→ **Activity**
Without the images, print all the entries below exactly as given.

^^^^^^^^^^^^^^^^

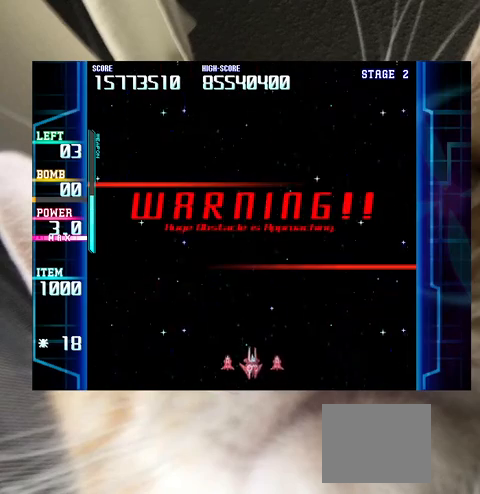
Gameplay with keyboard; each line is a JSON object with the keys held at the frame after it. "events" lists presses ("down") and releases ("up") of "a", "c", "ctrl", "d", "down", "f", "left", "right", "s", "shift", "up", "v", "x" and "z" between this image and that frame as [ms after this image, input, new state], when the widget could be followed in between. No other keys are recorded. Mouse input is not recorded.
{"keys": [], "events": [[133, "right", "up"], [133, "up", "up"], [300, "up", "down"], [367, "up", "up"]]}
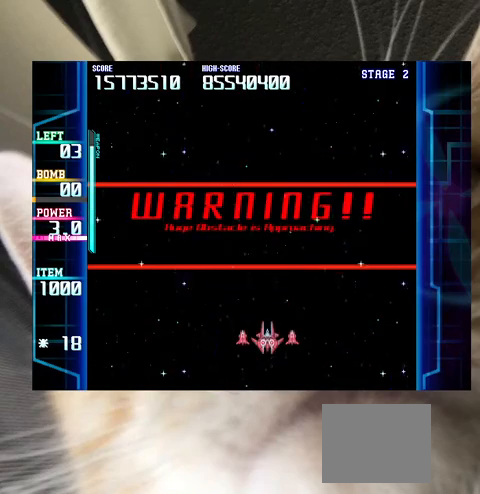
{"keys": ["right", "up"], "events": [[367, "left", "down"], [433, "up", "down"], [467, "left", "up"], [467, "right", "down"]]}
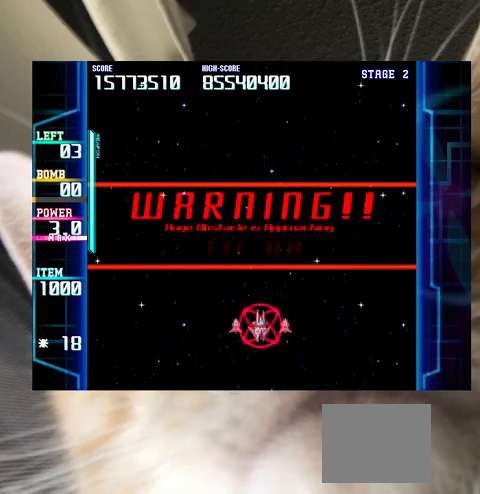
{"keys": ["left"], "events": [[33, "up", "up"], [100, "down", "down"], [100, "right", "up"], [167, "left", "down"], [267, "down", "up"], [267, "left", "up"], [267, "up", "down"], [300, "right", "down"], [333, "up", "up"], [400, "down", "down"], [433, "left", "down"], [433, "right", "up"], [500, "down", "up"]]}
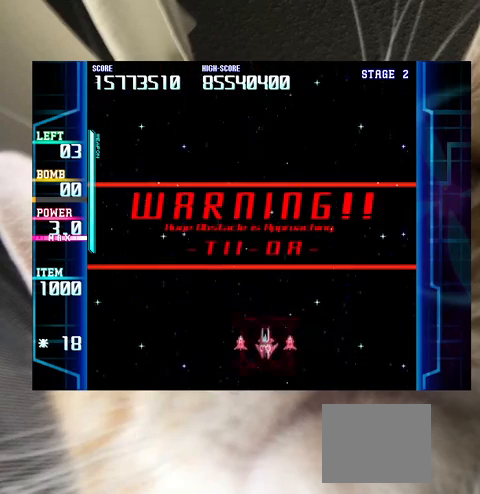
{"keys": ["right"], "events": [[33, "up", "down"], [67, "left", "up"], [133, "right", "down"], [167, "up", "up"], [233, "down", "down"], [233, "right", "up"], [267, "left", "down"], [300, "down", "up"], [367, "up", "down"], [400, "left", "up"], [467, "right", "down"], [467, "up", "up"]]}
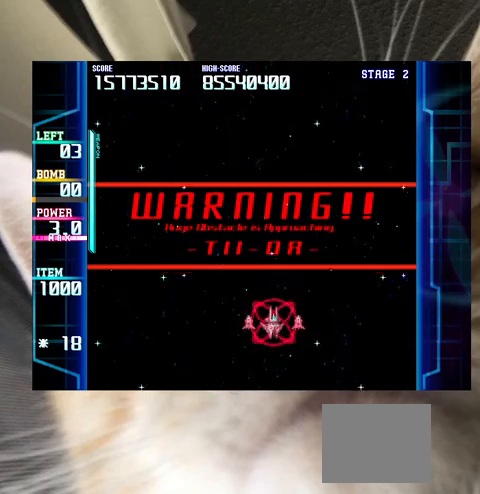
{"keys": ["left", "up"], "events": [[33, "down", "down"], [33, "right", "up"], [100, "left", "down"], [133, "down", "up"], [200, "up", "down"], [233, "left", "up"], [233, "right", "down"], [267, "up", "up"], [333, "down", "down"], [333, "right", "up"], [367, "left", "down"], [433, "down", "up"], [500, "up", "down"]]}
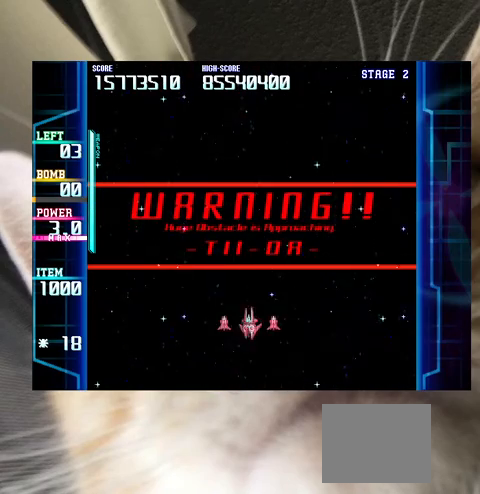
{"keys": ["right"], "events": [[67, "left", "up"], [67, "right", "down"], [100, "up", "up"], [167, "down", "down"], [167, "right", "up"], [200, "left", "down"], [233, "down", "up"], [333, "left", "up"], [333, "up", "down"], [400, "right", "down"], [433, "up", "up"]]}
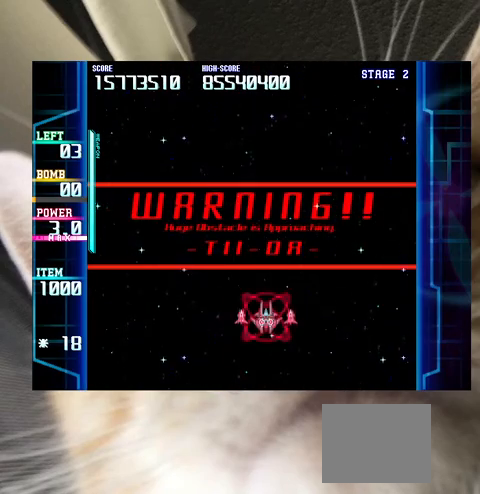
{"keys": ["left", "up"], "events": [[33, "down", "down"], [33, "right", "up"], [67, "left", "down"], [133, "down", "up"], [167, "up", "down"], [200, "left", "up"], [267, "right", "down"], [267, "up", "up"], [367, "down", "down"], [367, "right", "up"], [400, "left", "down"], [433, "down", "up"], [500, "up", "down"]]}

^^^^^^^^^^^^^^^^

→ **Expected answer**
Gameplay with keyboard; each line is a JSON object with the keys held at the frame after it. "events" lists presses ("down") and releases ("up") of "a", "c", "ctrl", "d", "down", "f", "left", "right", "s", "shift", "up", "v", "x" and "z" between this image and that frame as [ms after this image, input, new state], when the widget could be followed in between. No other keys are recorded. Mouse input is not recorded.
{"keys": [], "events": [[133, "right", "up"], [133, "up", "up"], [300, "up", "down"], [367, "up", "up"]]}
{"keys": ["right", "up"], "events": [[367, "left", "down"], [433, "up", "down"], [467, "left", "up"], [467, "right", "down"]]}
{"keys": ["left"], "events": [[33, "up", "up"], [100, "down", "down"], [100, "right", "up"], [167, "left", "down"], [267, "down", "up"], [267, "left", "up"], [267, "up", "down"], [300, "right", "down"], [333, "up", "up"], [400, "down", "down"], [433, "left", "down"], [433, "right", "up"], [500, "down", "up"]]}
{"keys": ["right"], "events": [[33, "up", "down"], [67, "left", "up"], [133, "right", "down"], [167, "up", "up"], [233, "down", "down"], [233, "right", "up"], [267, "left", "down"], [300, "down", "up"], [367, "up", "down"], [400, "left", "up"], [467, "right", "down"], [467, "up", "up"]]}
{"keys": ["left", "up"], "events": [[33, "down", "down"], [33, "right", "up"], [100, "left", "down"], [133, "down", "up"], [200, "up", "down"], [233, "left", "up"], [233, "right", "down"], [267, "up", "up"], [333, "down", "down"], [333, "right", "up"], [367, "left", "down"], [433, "down", "up"], [500, "up", "down"]]}
{"keys": ["right"], "events": [[67, "left", "up"], [67, "right", "down"], [100, "up", "up"], [167, "down", "down"], [167, "right", "up"], [200, "left", "down"], [233, "down", "up"], [333, "left", "up"], [333, "up", "down"], [400, "right", "down"], [433, "up", "up"]]}
{"keys": ["left", "up"], "events": [[33, "down", "down"], [33, "right", "up"], [67, "left", "down"], [133, "down", "up"], [167, "up", "down"], [200, "left", "up"], [267, "right", "down"], [267, "up", "up"], [367, "down", "down"], [367, "right", "up"], [400, "left", "down"], [433, "down", "up"], [500, "up", "down"]]}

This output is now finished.